Acredito que a maior conquista da humanidade deve ser a de se conhecer melhor como indivíduo e como povo, se libertar das velhas crenças que aprisionam a mentalidade humana desde os mais remotos tempos e partir em busca do contato consigo mesmo, deixando de agir de modo mecânico como massa de manobra e passar a agir como pessoa, indivíduo, ser pensante... Assim quem sabe teremos dado um passo enorme em nossa evolução. Assim quem sabe possamos compreender um pouco melhor o sentido de “ser humano”.
Você estar pronto para fazer as perguntas certas? Você estar pronto para enfrentar as respostas dessas mesmas perguntas? Você estar pronto para se enveredar pelas várias respostas que uma mesma pergunta pode ter? E depois, o que vai fazer com essa informação?
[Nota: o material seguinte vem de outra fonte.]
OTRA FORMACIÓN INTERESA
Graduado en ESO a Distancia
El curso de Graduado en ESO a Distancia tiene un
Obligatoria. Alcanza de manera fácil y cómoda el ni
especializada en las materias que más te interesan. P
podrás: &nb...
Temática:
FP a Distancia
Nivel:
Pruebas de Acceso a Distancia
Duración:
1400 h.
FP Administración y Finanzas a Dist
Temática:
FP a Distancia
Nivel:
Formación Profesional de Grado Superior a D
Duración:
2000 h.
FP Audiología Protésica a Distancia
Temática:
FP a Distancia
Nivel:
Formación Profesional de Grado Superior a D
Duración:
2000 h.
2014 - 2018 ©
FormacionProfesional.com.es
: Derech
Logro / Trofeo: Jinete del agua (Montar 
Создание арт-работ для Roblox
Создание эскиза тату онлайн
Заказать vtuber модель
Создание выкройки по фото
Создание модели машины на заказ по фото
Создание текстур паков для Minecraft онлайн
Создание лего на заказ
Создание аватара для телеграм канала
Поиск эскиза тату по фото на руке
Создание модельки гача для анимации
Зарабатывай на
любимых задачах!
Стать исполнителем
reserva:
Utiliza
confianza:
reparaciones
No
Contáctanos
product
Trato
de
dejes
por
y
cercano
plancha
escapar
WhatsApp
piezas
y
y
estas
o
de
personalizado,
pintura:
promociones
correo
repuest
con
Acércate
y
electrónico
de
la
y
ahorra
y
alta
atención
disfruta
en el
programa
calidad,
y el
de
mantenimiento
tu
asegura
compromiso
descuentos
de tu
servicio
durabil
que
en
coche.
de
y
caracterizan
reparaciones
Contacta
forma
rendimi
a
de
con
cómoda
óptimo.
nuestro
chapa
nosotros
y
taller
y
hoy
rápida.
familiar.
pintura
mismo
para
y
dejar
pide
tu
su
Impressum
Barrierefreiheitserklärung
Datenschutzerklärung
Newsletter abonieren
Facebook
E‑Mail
Que procura a verdade absoluta e inquestionável deve se afiliar a uma igreja e viver sob o duro chicote dos que tem na ingenuidade alheia sua fonte de renda e poder.
Filosofar e questionar pode ser um caminho sem volta, onde só existe o além, uma estrada sem recuo...Você estar pronto?
Saúde e sanidade a todos!
Texto escrito em 21/3/18
*Antônio F. Bispo é graduando em jornalismo, Bacharel em Teologia, estudante de religiões e filosofia.